Cropping Practices and Their Drivers in Various Cropping Systems in Peri-urban Areas of Ouagadougou, Burkina Faso

  •  Delphine Bernadette Ouédraogo    
  •  Delwendé Innocent Kiba    
  •  Zacharia Gnankambary    
  •  Sheick K. Sangaré    
  •  Diakouba Sirima    
  •  Hassan Bismarck Nacro    
  •  Michel Papaoba Sedogo    


The advantages of urban and peri-urban agriculture in West African cities, namely its contribution to food production, income generation and resorbing unemployment are well reported. In the peri-urban areas, cropping systems and practices are various and may affect differently soil properties. Those systems and practices may be driven by farms socio-economic conditions. Here we conducted a study in 133 peri-urban farms located at the vicinity of the city of Ouagadougou.

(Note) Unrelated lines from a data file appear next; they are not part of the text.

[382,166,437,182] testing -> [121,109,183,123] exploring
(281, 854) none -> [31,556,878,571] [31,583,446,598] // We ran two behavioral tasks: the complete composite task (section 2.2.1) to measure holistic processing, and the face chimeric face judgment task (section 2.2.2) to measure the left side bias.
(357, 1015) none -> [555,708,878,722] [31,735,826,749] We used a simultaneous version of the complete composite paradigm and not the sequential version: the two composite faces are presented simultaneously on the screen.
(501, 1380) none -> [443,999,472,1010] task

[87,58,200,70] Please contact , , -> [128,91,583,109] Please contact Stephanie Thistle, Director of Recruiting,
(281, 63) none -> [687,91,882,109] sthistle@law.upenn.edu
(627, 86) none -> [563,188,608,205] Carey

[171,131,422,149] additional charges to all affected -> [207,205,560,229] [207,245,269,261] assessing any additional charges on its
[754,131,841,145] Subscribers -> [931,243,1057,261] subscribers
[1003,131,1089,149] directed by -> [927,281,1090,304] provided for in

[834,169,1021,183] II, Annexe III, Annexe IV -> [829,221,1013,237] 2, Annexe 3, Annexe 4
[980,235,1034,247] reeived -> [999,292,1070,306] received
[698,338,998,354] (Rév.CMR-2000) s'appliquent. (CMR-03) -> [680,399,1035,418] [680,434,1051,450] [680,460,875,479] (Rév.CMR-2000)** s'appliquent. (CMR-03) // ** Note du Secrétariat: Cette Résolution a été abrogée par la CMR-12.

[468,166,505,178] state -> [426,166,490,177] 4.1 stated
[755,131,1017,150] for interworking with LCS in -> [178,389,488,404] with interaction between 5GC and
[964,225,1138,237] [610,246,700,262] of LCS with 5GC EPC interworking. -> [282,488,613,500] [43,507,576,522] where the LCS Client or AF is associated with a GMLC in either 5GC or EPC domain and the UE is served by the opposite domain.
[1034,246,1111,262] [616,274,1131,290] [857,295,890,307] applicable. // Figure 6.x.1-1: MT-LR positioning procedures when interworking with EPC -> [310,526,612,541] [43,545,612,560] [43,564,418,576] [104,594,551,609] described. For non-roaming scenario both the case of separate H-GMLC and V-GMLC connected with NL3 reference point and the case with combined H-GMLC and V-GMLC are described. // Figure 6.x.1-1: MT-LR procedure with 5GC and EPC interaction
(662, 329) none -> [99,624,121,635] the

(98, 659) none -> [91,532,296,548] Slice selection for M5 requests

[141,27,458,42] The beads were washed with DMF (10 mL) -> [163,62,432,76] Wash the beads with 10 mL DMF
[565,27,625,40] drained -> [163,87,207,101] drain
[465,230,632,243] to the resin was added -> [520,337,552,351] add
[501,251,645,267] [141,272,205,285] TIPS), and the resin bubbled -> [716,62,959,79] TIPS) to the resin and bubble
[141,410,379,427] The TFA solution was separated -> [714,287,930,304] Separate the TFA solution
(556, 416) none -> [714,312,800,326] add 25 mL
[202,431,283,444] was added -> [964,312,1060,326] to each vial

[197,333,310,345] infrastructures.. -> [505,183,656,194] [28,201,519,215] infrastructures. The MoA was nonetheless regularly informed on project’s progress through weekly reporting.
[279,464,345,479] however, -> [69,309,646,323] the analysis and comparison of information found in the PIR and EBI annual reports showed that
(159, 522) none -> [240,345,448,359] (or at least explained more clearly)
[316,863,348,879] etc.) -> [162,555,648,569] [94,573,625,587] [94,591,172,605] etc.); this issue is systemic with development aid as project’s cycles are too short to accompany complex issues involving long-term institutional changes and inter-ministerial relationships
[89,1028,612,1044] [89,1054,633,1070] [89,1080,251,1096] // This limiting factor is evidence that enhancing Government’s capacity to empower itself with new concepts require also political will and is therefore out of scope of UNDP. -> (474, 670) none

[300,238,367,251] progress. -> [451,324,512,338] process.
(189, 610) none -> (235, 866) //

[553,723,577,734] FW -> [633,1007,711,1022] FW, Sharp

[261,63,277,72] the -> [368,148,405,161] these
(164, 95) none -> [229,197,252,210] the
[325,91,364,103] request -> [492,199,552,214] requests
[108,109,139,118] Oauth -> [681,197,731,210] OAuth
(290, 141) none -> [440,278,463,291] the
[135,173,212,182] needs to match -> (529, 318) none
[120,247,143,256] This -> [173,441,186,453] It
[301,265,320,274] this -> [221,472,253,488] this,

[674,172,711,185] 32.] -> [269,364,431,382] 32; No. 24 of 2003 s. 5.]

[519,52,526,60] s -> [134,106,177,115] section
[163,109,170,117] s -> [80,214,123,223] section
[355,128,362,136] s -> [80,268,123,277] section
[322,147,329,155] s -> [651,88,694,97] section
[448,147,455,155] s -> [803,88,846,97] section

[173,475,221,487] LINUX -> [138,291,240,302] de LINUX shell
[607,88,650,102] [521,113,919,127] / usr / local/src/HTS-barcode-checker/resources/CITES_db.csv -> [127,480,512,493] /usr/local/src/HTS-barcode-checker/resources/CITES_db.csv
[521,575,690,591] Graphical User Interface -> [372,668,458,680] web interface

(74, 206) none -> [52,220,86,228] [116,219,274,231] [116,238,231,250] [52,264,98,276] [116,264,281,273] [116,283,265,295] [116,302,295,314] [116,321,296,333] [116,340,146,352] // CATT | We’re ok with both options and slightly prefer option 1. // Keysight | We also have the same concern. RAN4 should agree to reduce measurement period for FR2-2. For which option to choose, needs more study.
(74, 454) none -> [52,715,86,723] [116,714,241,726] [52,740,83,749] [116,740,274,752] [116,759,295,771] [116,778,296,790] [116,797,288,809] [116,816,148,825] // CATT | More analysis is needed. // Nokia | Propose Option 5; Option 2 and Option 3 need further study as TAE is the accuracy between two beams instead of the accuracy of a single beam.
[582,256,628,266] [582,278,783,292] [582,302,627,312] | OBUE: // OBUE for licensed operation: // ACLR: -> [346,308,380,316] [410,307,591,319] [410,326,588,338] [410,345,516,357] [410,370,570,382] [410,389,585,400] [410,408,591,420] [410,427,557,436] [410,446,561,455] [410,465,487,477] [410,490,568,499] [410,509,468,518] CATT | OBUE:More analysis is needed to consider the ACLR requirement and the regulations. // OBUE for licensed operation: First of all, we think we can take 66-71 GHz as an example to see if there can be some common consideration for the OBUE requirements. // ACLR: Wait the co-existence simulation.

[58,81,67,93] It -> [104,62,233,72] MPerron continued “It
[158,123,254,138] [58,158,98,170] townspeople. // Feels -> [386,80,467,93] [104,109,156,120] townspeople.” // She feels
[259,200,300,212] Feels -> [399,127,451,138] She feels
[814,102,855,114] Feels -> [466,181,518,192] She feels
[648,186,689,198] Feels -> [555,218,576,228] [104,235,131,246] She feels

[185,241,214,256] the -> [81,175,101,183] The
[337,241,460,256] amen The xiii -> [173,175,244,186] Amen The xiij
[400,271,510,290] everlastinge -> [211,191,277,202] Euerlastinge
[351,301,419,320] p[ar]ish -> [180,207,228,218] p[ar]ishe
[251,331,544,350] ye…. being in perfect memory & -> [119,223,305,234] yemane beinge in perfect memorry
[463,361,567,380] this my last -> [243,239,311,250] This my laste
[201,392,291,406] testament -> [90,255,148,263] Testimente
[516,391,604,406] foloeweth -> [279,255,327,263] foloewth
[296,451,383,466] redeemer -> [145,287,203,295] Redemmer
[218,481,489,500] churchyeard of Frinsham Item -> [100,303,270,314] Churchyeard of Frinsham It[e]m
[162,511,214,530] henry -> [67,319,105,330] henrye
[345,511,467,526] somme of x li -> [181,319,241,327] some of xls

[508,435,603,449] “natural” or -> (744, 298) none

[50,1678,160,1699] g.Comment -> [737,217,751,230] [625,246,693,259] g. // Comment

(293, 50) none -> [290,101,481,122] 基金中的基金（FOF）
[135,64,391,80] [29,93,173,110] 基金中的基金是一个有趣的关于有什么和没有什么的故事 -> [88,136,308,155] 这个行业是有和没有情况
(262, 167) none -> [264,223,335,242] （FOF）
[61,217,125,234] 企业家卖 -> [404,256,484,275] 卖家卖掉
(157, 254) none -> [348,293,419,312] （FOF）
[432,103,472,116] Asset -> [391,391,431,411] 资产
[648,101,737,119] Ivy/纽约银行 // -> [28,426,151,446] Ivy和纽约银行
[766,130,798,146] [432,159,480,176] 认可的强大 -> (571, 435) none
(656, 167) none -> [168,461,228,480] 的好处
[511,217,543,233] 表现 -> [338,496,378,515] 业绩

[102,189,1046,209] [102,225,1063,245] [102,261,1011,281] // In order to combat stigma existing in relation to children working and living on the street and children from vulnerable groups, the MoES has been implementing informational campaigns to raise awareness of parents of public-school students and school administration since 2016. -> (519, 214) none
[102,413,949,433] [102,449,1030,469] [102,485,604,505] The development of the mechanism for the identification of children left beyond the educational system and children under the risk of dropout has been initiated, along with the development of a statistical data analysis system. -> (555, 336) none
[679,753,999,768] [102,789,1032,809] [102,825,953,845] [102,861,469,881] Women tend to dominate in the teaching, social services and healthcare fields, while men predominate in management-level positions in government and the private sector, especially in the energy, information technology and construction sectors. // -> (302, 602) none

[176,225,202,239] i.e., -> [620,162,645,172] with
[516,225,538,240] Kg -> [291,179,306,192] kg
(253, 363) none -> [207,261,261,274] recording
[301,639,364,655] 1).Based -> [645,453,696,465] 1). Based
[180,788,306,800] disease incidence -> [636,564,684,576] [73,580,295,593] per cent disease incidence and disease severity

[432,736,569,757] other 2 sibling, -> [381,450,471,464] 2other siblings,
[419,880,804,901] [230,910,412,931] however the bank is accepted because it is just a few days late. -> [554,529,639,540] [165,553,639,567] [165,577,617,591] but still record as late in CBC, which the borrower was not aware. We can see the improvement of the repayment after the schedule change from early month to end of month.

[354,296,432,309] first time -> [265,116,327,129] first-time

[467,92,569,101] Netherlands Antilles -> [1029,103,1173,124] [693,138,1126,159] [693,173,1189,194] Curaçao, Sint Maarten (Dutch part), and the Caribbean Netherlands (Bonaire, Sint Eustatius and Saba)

Farmers were questioned on their cropping practices and soil samples were taken and analyzed for their total organic C, available P and K contents. Principal component analysis allowed to study the variability of the farms considering cropping systems, the cropping practices and the farms socio-economic conditions. We found that in the studied cropping systems up to 60% of the farms variability was explained. Monoculture led to low soil organic carbon while polyculture led to low soil available K. The studied socio-economic conditions of the farms explained up to 60% of the variability in cropping practices.